Stored records
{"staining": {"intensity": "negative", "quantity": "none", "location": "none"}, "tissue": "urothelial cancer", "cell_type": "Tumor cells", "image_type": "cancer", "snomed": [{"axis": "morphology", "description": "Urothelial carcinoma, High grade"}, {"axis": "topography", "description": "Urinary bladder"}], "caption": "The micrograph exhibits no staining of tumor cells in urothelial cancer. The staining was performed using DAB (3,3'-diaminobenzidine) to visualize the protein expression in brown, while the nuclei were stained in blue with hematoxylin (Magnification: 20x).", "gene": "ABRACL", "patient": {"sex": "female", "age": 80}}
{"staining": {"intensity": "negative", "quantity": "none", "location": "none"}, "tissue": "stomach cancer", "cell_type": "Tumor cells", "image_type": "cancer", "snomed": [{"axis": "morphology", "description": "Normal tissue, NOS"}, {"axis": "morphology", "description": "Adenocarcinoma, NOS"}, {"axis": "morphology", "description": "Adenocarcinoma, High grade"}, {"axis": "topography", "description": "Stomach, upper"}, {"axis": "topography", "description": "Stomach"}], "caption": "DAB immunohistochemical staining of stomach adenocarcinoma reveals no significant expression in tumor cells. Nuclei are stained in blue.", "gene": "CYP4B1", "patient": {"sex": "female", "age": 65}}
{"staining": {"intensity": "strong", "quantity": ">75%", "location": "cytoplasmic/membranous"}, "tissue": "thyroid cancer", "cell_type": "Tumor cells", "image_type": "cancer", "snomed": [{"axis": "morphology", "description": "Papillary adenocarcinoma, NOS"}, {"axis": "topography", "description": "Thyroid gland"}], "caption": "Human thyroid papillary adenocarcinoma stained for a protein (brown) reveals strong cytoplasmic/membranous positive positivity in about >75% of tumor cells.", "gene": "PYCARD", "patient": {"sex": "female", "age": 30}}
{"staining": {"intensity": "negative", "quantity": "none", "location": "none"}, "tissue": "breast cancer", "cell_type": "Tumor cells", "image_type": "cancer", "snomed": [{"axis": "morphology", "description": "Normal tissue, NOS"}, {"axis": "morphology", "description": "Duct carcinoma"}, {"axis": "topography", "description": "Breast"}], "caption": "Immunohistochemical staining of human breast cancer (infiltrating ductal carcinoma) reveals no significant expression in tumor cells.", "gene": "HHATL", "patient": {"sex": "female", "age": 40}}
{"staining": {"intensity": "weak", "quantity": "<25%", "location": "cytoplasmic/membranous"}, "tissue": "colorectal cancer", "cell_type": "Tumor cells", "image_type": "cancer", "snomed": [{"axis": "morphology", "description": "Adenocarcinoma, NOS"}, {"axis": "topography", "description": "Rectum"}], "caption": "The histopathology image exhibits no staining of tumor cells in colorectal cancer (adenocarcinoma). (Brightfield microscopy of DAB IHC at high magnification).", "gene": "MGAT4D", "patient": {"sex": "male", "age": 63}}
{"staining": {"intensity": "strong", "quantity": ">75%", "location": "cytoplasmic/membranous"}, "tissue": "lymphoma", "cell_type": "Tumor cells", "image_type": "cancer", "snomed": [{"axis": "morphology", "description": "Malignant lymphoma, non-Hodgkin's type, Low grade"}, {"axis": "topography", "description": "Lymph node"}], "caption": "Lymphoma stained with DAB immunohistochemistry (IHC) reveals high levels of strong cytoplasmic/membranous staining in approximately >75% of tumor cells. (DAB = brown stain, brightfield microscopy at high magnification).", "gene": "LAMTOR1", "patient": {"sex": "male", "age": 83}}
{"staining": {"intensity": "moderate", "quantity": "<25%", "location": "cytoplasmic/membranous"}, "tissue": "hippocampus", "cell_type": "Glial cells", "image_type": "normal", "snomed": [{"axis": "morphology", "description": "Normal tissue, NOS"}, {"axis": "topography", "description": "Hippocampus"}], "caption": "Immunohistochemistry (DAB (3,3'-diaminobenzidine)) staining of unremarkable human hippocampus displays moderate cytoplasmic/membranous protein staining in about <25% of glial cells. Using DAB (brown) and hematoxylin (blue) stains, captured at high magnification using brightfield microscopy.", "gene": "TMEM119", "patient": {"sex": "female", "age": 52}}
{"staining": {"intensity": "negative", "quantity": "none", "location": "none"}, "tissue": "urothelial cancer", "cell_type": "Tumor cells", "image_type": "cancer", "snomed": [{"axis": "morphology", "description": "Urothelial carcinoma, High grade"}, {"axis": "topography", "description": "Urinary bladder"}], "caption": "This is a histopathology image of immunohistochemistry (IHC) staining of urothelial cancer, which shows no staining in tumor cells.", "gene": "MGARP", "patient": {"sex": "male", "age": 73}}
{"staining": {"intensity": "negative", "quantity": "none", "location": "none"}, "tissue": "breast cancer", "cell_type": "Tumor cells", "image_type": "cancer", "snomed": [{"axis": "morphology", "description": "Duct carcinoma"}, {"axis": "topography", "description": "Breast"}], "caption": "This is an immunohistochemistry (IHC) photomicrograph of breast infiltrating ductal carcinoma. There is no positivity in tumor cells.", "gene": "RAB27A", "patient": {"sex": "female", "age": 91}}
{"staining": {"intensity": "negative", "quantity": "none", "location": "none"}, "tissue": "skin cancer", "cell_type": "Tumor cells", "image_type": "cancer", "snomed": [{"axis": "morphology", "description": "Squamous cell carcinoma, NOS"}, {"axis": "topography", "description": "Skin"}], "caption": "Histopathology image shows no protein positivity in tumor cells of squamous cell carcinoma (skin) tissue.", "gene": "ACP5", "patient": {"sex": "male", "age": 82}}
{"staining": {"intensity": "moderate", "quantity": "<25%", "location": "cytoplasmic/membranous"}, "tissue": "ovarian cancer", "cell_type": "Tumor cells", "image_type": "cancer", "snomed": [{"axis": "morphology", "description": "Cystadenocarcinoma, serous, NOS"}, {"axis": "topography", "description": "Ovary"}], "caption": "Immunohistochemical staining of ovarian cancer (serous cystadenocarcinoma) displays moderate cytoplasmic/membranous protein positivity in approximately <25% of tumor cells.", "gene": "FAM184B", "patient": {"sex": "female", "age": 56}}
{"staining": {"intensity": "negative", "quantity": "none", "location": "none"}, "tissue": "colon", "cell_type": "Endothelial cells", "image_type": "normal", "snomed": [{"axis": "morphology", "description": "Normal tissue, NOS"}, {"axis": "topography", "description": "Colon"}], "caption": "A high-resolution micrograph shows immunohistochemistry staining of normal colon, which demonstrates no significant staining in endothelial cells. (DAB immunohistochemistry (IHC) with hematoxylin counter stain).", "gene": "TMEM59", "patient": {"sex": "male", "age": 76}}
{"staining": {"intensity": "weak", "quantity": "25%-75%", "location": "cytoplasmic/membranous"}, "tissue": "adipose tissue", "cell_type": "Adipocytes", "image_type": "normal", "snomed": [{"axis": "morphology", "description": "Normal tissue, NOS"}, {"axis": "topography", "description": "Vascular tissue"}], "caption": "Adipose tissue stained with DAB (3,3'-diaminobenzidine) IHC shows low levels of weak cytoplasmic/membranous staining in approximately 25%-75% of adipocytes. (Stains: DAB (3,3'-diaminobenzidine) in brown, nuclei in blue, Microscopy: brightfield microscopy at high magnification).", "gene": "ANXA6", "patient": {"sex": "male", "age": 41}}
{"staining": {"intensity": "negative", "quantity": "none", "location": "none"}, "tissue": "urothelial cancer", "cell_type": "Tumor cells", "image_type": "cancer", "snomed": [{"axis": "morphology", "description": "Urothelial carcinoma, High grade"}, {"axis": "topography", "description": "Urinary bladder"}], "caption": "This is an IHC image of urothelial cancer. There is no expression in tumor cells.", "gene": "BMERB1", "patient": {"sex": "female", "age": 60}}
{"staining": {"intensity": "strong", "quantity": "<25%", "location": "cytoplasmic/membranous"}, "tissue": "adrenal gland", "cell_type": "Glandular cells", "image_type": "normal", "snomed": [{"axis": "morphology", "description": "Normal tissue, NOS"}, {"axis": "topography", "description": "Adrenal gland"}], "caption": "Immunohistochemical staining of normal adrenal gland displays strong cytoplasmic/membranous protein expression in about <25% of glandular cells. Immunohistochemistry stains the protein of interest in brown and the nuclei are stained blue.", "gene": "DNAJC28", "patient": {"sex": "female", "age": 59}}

• _Exercise prompt_
Whenever the string "Duct" shows up in a line of the entries, copy that line.

• _The completed task_
{"staining": {"intensity": "negative", "quantity": "none", "location": "none"}, "tissue": "breast cancer", "cell_type": "Tumor cells", "image_type": "cancer", "snomed": [{"axis": "morphology", "description": "Normal tissue, NOS"}, {"axis": "morphology", "description": "Duct carcinoma"}, {"axis": "topography", "description": "Breast"}], "caption": "Immunohistochemical staining of human breast cancer (infiltrating ductal carcinoma) reveals no significant expression in tumor cells.", "gene": "HHATL", "patient": {"sex": "female", "age": 40}}
{"staining": {"intensity": "negative", "quantity": "none", "location": "none"}, "tissue": "breast cancer", "cell_type": "Tumor cells", "image_type": "cancer", "snomed": [{"axis": "morphology", "description": "Duct carcinoma"}, {"axis": "topography", "description": "Breast"}], "caption": "This is an immunohistochemistry (IHC) photomicrograph of breast infiltrating ductal carcinoma. There is no positivity in tumor cells.", "gene": "RAB27A", "patient": {"sex": "female", "age": 91}}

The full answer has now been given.